Protocol of the Session on January 20, 2016

Dabei wollen wir gar nicht die Grenzen für Flüchtlinge schließen. Wir wollen nur die Grenzkontrollen zu Österreich verschärfen. Und wir müssen auch nicht fürchten, dass Frankreich oder Belgien oder Polen neue Durchreiseländer werden. Es reicht vollkommen aus, die Grenzkontrollen zu Österreich zu machen. Denn die anderen an Österreich angrenzenden Länder haben sich das alles schon zu eigen gemacht, weswegen von daher kein Durchstrom von Flüchtlingen kommen wird.

Es gibt keine Alternative zu strikten Grenzkontrollen in Deutschland. Alles andere hat versagt. EUSchengen an den Außengrenzen hat nie funktioniert, was die unbedingte Voraussetzung für die Öffnung der Binnengrenzen war.
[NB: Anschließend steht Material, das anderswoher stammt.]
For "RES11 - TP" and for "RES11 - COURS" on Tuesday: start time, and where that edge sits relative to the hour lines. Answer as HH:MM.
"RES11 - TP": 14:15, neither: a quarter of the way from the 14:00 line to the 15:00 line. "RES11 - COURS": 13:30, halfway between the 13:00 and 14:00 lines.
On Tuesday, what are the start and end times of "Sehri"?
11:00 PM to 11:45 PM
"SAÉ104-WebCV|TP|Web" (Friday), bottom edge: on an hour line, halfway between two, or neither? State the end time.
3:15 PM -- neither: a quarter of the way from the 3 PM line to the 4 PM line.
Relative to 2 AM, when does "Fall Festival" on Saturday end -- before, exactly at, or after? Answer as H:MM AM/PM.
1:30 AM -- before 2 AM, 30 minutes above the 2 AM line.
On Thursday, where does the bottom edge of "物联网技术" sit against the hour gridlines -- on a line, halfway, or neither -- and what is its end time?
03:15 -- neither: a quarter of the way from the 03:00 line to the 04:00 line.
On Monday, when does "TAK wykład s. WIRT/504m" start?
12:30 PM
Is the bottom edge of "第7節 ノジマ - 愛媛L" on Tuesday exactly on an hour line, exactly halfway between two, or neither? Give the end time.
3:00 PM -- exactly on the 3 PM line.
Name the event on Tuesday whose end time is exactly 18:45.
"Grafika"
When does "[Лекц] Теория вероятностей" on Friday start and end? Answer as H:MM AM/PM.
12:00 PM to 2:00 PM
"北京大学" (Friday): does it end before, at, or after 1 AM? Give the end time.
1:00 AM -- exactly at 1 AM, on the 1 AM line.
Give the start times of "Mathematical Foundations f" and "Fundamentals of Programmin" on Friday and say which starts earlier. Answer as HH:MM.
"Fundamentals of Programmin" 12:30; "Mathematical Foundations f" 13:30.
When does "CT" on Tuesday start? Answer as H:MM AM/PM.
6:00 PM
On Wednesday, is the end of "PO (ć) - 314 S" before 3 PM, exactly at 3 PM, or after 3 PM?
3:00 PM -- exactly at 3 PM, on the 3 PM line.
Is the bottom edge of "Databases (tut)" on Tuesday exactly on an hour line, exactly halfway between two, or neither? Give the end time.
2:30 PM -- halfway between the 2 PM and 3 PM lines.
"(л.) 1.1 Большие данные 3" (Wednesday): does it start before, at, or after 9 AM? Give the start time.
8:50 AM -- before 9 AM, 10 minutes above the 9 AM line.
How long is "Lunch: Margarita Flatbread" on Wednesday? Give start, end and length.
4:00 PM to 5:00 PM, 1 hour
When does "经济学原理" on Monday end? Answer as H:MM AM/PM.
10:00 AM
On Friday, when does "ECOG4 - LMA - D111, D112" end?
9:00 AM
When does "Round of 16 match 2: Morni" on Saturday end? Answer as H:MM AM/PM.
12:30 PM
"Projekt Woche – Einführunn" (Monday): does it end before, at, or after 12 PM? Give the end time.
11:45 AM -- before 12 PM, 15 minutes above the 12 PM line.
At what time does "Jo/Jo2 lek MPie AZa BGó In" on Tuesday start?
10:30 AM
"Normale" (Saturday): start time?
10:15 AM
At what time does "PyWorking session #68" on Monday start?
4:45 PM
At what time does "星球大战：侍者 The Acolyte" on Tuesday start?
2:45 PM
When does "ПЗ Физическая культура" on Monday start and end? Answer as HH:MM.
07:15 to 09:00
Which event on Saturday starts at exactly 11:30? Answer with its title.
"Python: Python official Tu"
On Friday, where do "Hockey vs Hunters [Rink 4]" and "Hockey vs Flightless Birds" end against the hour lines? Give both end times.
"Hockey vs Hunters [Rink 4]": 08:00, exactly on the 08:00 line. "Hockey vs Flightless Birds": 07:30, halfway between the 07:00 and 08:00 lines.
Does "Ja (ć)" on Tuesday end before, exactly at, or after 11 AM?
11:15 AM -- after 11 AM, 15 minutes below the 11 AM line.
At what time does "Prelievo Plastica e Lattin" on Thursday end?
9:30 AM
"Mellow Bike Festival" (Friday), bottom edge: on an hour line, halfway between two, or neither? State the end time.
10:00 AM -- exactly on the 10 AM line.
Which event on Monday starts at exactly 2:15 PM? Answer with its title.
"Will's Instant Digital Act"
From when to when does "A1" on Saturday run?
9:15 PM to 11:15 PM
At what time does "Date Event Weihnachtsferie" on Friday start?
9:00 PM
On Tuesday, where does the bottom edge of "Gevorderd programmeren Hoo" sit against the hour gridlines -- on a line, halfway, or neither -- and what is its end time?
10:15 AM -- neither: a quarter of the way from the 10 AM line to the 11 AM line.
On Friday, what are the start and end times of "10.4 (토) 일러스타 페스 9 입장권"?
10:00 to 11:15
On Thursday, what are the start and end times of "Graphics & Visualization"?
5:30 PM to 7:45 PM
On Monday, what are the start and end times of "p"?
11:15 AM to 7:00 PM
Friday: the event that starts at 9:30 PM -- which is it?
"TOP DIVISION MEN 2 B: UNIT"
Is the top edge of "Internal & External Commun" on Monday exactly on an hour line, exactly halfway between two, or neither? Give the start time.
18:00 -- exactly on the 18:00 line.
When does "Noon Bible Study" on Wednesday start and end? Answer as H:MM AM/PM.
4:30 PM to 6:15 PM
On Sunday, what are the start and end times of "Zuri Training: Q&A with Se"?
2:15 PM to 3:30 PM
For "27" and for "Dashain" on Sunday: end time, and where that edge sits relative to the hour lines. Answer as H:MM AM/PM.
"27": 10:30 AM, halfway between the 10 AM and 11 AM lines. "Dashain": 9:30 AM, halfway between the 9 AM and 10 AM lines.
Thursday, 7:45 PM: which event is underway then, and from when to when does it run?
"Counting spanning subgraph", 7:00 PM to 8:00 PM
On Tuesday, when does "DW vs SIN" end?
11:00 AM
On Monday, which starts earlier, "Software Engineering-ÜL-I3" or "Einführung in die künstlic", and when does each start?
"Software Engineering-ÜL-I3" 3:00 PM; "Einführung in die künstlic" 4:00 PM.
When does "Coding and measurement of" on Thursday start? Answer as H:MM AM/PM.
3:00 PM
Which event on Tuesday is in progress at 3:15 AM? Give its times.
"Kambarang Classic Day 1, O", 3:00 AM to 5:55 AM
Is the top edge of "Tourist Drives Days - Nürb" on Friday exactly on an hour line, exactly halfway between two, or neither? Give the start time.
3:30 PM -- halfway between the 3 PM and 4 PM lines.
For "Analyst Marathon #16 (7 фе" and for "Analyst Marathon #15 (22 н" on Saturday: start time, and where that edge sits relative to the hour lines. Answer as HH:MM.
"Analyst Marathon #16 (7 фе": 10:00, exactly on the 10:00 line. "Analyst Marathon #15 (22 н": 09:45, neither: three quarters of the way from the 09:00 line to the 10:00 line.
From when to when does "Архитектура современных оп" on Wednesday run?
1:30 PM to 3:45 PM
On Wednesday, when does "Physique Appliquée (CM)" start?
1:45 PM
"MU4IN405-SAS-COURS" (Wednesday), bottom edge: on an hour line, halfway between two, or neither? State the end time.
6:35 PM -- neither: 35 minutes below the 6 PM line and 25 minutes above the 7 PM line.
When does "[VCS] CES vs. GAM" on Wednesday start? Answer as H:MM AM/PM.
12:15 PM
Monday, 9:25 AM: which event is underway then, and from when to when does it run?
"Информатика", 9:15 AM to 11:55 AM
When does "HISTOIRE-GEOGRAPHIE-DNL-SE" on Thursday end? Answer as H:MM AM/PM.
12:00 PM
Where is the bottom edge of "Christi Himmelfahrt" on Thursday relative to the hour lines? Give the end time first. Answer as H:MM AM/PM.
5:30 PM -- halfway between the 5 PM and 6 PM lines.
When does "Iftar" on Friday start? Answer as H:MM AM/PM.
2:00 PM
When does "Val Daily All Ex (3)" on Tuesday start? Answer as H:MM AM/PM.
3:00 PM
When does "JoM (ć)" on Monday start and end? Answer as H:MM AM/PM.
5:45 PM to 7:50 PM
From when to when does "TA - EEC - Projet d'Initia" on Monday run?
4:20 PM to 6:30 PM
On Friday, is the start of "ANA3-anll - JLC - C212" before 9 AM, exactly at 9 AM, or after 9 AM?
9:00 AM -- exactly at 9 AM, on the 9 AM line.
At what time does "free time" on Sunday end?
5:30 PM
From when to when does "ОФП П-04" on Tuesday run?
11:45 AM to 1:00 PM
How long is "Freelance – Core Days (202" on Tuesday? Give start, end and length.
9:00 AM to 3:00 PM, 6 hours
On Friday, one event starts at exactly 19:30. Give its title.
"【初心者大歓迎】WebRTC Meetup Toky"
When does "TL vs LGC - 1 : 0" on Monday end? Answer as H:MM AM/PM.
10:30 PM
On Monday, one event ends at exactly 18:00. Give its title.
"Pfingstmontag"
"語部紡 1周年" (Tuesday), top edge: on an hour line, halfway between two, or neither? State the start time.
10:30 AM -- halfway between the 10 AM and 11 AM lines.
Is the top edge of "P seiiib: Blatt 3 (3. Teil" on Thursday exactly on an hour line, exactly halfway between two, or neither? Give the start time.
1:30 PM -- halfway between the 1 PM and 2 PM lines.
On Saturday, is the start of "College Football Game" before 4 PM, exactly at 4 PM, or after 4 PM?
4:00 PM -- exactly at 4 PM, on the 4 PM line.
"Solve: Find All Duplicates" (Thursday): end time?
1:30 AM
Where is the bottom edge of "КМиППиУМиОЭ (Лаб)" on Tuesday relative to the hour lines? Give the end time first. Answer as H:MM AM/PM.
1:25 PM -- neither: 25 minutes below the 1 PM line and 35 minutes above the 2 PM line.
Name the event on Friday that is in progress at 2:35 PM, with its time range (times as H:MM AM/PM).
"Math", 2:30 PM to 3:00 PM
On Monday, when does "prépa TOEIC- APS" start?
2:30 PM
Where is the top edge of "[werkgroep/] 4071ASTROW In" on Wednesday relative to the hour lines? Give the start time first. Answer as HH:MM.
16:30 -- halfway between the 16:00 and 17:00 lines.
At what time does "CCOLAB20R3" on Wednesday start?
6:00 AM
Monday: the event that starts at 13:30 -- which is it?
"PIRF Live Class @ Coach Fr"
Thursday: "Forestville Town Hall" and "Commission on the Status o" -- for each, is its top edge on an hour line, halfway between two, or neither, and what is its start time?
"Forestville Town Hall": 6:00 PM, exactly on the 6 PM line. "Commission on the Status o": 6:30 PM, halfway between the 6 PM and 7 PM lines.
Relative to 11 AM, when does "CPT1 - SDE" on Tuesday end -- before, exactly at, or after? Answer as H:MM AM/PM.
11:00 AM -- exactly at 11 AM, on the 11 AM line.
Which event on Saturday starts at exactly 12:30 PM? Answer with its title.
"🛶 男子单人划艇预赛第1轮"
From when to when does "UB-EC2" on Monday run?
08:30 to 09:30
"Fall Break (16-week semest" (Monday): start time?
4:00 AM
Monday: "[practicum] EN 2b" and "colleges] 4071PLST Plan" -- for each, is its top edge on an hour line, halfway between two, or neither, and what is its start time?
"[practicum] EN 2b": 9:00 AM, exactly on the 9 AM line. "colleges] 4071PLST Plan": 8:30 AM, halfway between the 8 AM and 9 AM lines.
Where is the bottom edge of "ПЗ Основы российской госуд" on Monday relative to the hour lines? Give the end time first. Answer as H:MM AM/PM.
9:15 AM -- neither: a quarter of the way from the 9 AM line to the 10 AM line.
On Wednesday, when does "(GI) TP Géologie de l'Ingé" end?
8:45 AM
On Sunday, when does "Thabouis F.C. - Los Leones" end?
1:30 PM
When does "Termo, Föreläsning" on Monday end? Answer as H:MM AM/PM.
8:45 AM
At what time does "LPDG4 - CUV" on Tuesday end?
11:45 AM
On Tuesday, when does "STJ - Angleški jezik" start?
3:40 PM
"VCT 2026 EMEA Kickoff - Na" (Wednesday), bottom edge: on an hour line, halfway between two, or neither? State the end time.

Frontex ist wirkungslos. Die Verhandlungen mit der Türkei haben gar nichts gebracht. 160 000 Flüchtlinge sollten in die einzelnen EU-Länder umverteilt werden und Aufnahme finden. Bei 272 hat die EU-Kommission es geschafft, das sind 0,2 Prozent. Die deutsche Politik müsste aber dafür sorgen, dass das funktioniert. Das ist ein Armutszeugnis der deutschen Politik, wie es das in der Nachkriegsgeschichte überhaupt noch nicht gegeben hat.

(Beifall bei der AfD)

Zu dieser Außensicht, die für sich schon reicht, kommen noch fünf Probleme im Inneren hinzu.

(Frank Schmitt SPD: Oder auch sechs!)

Auch Deutschland kann den ungebremsten Anstieg nicht länger bewältigen. Täglich kommen

trotz bitterer Kälte 3 000 bis 4 000 Menschen – das war Stand 7. Januar 2016. Aufs Jahr gerechnet wären das noch einmal 1,3 Millionen. Die Zahl ist nicht mehr handhabbar, das wissen wir von den Ländern und Kommunen.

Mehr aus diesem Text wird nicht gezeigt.